Variable step integrators will continue to produce good results, however. Constant step integrators are not a good remedy for this sort of problem, since they are not able to detect such problems in the first place (there's no error estimation).
What you could do is simply split the problem up in multiple parts. If you know beforehand at what points in time the changes will occur, you just start a new integration for each interval, each time using the output of the previous integration as the initial value for the next one.

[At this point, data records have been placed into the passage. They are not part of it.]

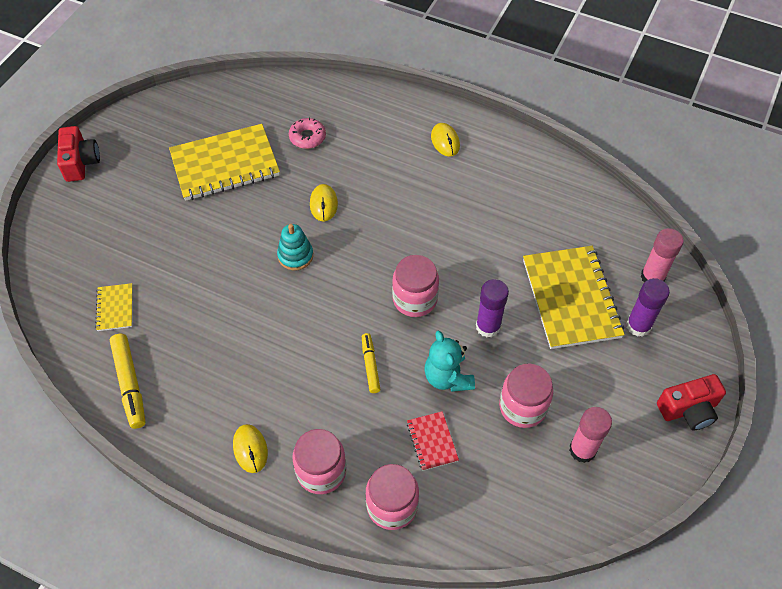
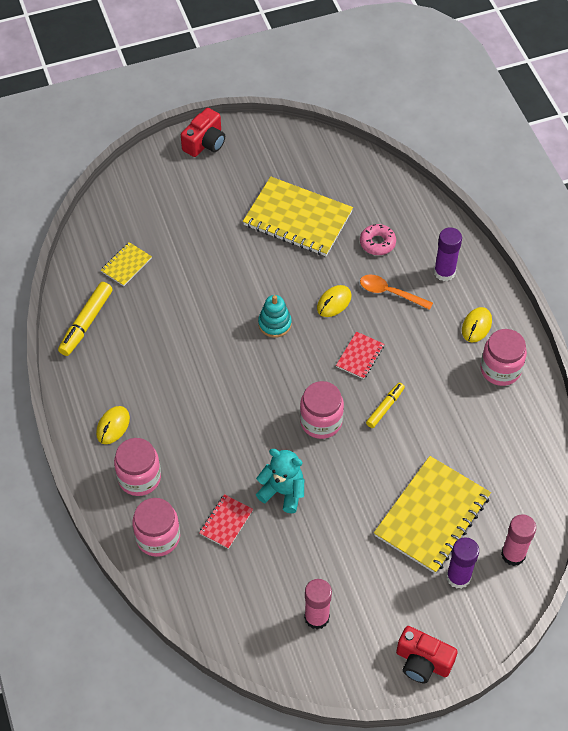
camera: 45 degrees right, 0 degrees up
(357, 165) = (390, 293): none -> orange spoon
(370, 365) = (242, 439): yellow marker -> yellow marker (385, 407)
(388, 227) = (360, 356): none -> red notebook
(447, 377) = (283, 492): turquoise teddy bear -> turquoise teddy bear turned 90 degrees clockwise
(488, 326) = (349, 483): purple glue stick -> purple glue stick (444, 272)
(522, 407) = (310, 555): pink jar -> pink jar (500, 369)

If you don't know beforehand where the problems will be, you could use this very nice feature in Matlab's ODE solvers called event functions (see the documentation). You let one of Matlab's solvers detect the event (change of sign in the derivative, change of condition in the if-statement, or whatever), and terminate the integration when such events are detected. Then start a new integration, starting from the last time and with initial conditions of the previous integration, as before, until the final time is reached.
There will still be a slight penalty in overall execution time this way, since Matlab will try to detect the location of the event accurately. However, it is still much better than running the integration blindly when it comes to both execution time and accuracy of the results.
Yes it is true and it happens because of your solution is not smooth enough at some points.
Assume you want to integrate. y'(t) = f(t,y). Then, what happens in f is getting integrated to become y. Thus, if in your definition of f there is
abs(), then f has a kink and y is still smooth and 1 times differentiable
if, then f has a jump and y a kink and no more differentiability
Matlab's ODE45 presumes that your solution is 5 times differentiable, and tries to ensure an accuracy of order 4. Nonsmooth points of your function are misinterpreted as stiffness what leads to small stepsizes and even to breakdowns.
What you can do: Because of the lack of smoothness you cannot expect a high accuracy anyways. Thus, ODE23 might be a better choice. In the worst case, you have to stick to first-order schemes.